How Python xpath expressions implement data manipulation

xpath expression

1. xpath syntax

<bookstore>
<book>
 <title lang="eng">Harry Potter</title>
 <price>999</price>
</book>
<book>
 <title lang="eng">Learning XML</title>
 <price>888</price>
</book>
</bookstore>

1.1 Selection of nodes

XPath uses path expressions to select nodes or sets of nodes in an XML document. These path expressions are very similar to those we see in regular computer file systems.

When using the chrome plugin to select tags, when selected, the selected tag will add the attribute class="xh-highlight"

The most useful expressions are listed below:

displayed formula descriptive
nodename Selects the element.
/ Selection from the root node, or transition between elements and elements.
// Selects nodes in the document from the current node of the matching selection, regardless of their position.
. Selects the current node.
.. Selects the parent of the current node.
@ Select the attribute.
text() Selected text.

an actual example

path expression in the end
bookstore Select the bookstore element.
/bookstore Selects the root element bookstore. note: If the path starts with a forward slash ( / ), the path always represents an absolute path to an element!
bookstore/book Selects all book elements that are children of bookstore.
//book Selects all book child elements, regardless of their position in the document.
bookstore//book Selects all book elements that are descendants of the bookstore element, regardless of where they are located under the bookstore.
//book/title/@lang Select the value of the lang attribute in the title under all books.
//book/title/text() Select the text of the title underneath all the books.
  • Select all text under h1
  • //h1/text()
  • Get the href of all a tags
  • //a/@href
  • Get the text of the title under the head in html.
  • /html/head/title/text()
  • Get the href of the link tag under the head in html.
  • /html/head/link/@href

1.2 Finding a specific node

path expression in the end
//title[@lang="eng"] Selects all title elements with a lang attribute value of eng
/bookstore/book[1] Selects the first book element that is a child of bookstore.
/bookstore/book[last()] Selects the last book element that is a child of bookstore.
/bookstore/book[last()-1] Selects the penultimate book element that is a child of bookstore.
/bookstore/book[position()>1] Select the book element under bookstore, starting with the second one
//book/title[text()='Harry Potter'] Select all the title elements under the book, just the title element with the text Harry Potter.
/bookstore/book[price>35.00]/title Select all title elements of the book element of the bookstore element where the price element has a value greater than 35.00.

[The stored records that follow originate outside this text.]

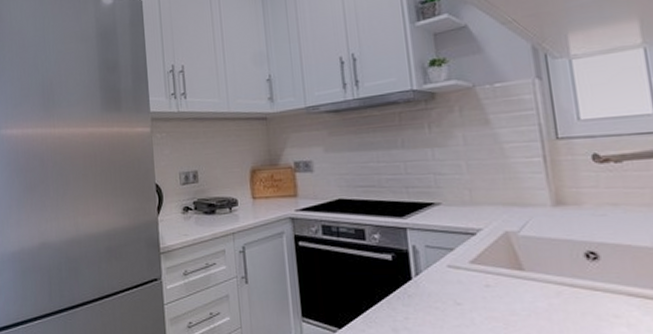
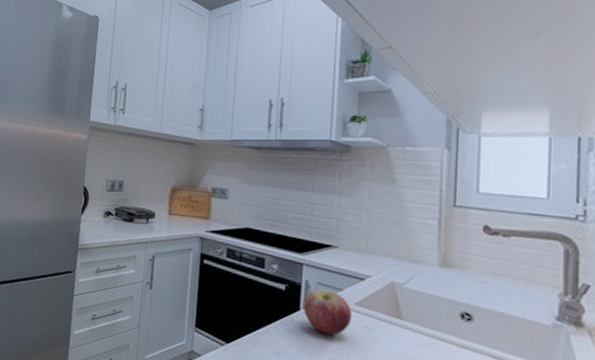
apple: none [413,253,470,301] -> present [302,289,353,336]

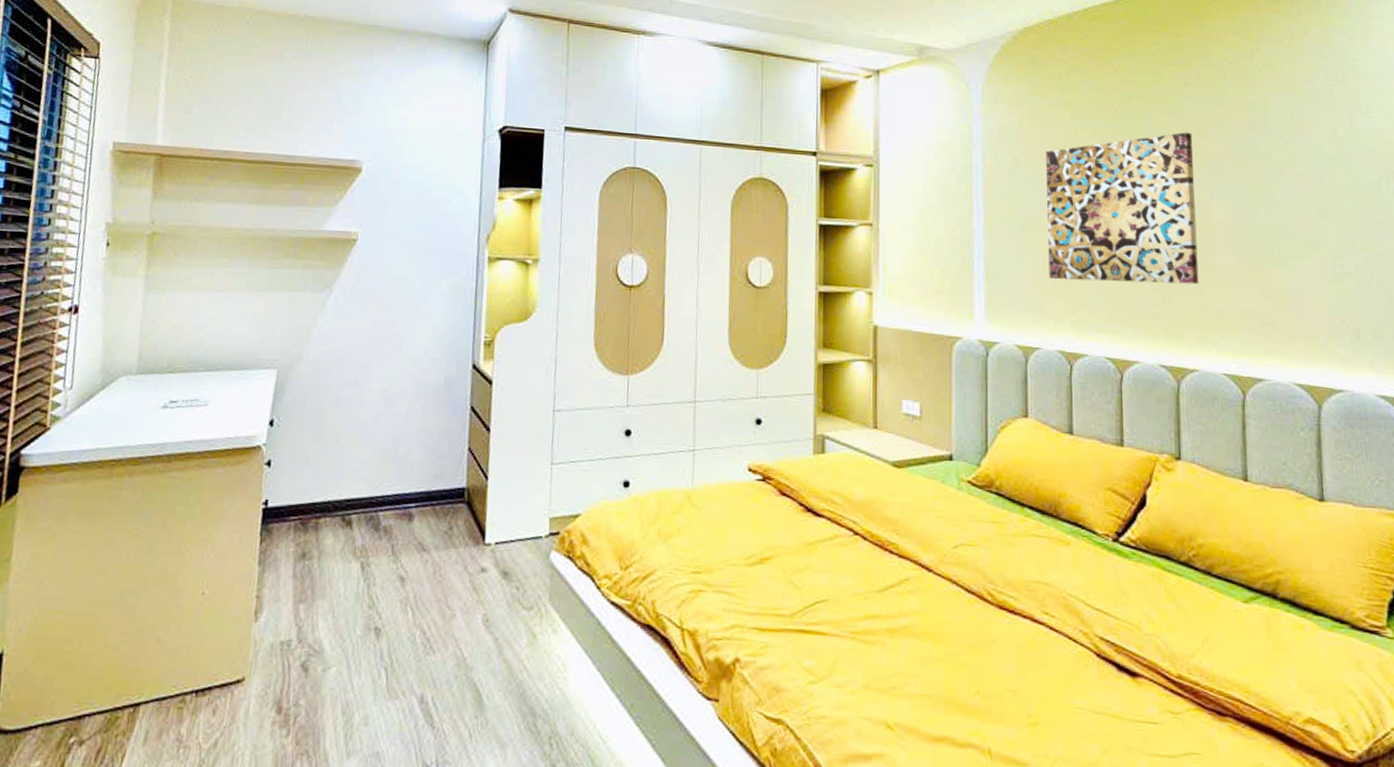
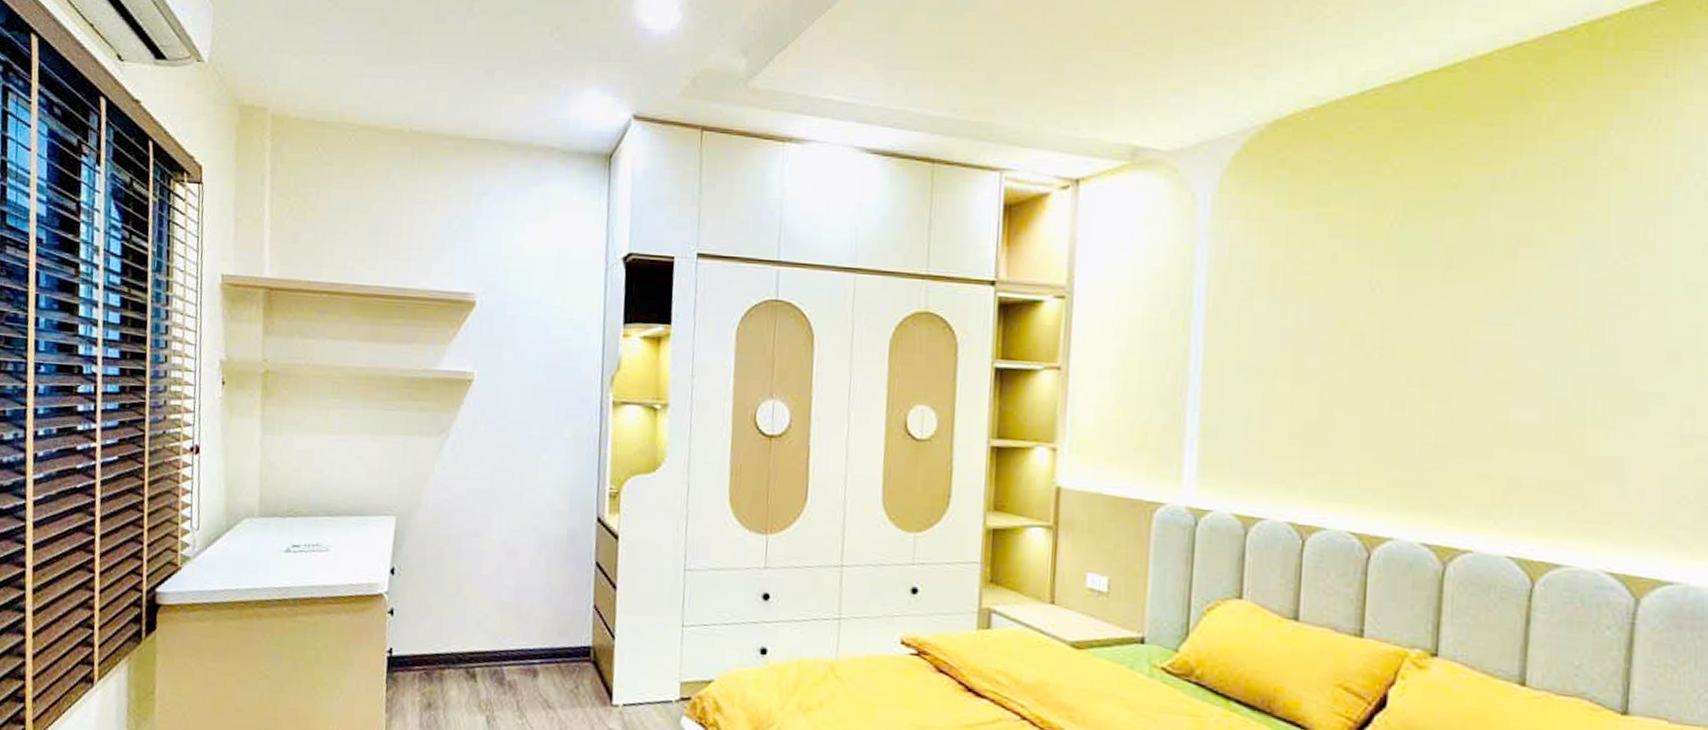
wall art: present [1045,132,1199,285] -> none [1283,252,1497,447]

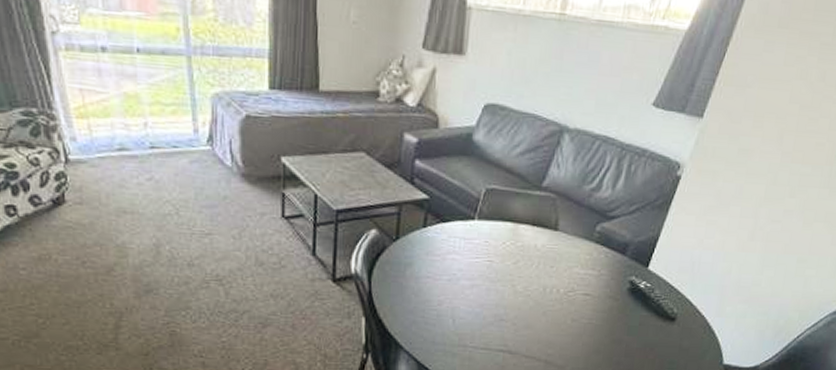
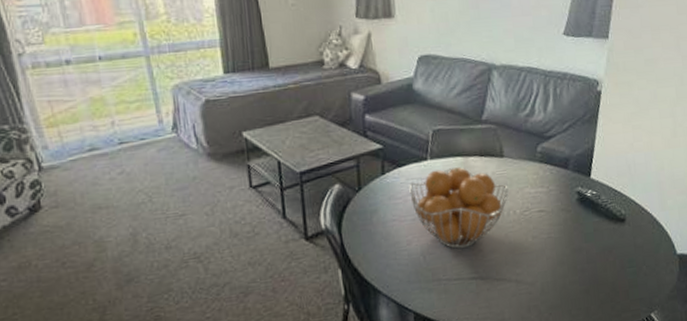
fruit basket: none [449,232,556,318] -> present [409,167,509,249]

Note: In xpath, the position of the first element is 1, the position of the last element is last(), and the penultimate element is last()-1.

1.3 Selection of unknown nodes

XPath wildcards can be used to select unknown XML elements.

wildcard character (computing) descriptive
* Match any element node.
@* Match any attribute node.
node() Match any type of node.

an actual example

In the following table, we list some path expressions and the results of these expressions:

path expression in the end
/bookstore/* Selects all children of the bookstore element.
//* Selects all elements in the document.
//title[@*] Selects all title elements with attributes.

1.4 Selection of a number of paths

By using the "|" operator in a path expression, you can select several paths.

an actual example

In the following table, we list some path expressions and the results of these expressions:

path expression in the end
//book/title | //book/price Selects all title and price elements of the book element.
//title | //price Select all title and price elements in the document.
/bookstore/book/title | //price Selects all title elements of the book element that are part of the bookstore element, as well as all price elements in the document.

Example:

from lxml import etree
text = ''' <div> <ul> 
    <li class="item-1"><a href="" rel="external nofollow" >first item</a></li> 
    <li class="item-1"><a href="" rel="external nofollow" >second item</a></li> 
    <li class="item-inactive"><a href="" rel="external nofollow" >third item</a></li> 
    <li class="item-1"><a href="" rel="external nofollow" >fourth item</a></li> 
    <li class="item-0"><a href="" rel="external nofollow" >fifth item</a> 
    </ul> </div> '''

html = (text)

#Get a list of href's and title's
href_list = ("//li[@class='item-1']/a/@href")
title_list = ("//li[@class='item-1']/a/text()")


# Assembled into a dictionary
for href in href_list:
  item = {}
  item["href"] = href
  item["title"] = title_list[href_list.index(href)]
  print(item)

# If you get a node, the return is an element object, you can continue to use the xpath method, which we can later in the data extraction process: first grouped according to a label, grouped and then extracted data
li_list = ("//li[@class='item-1']")

#Continue data extraction in each group
for li in li_list:
  item = {}
  item["href"] = ("./a/@href")[0] if len(("./a/@href"))>0 else None
  item["title"] = ("./a/text()")[0] if len(("./a/text()"))>0 else None
  print(item)

This is the whole content of this article.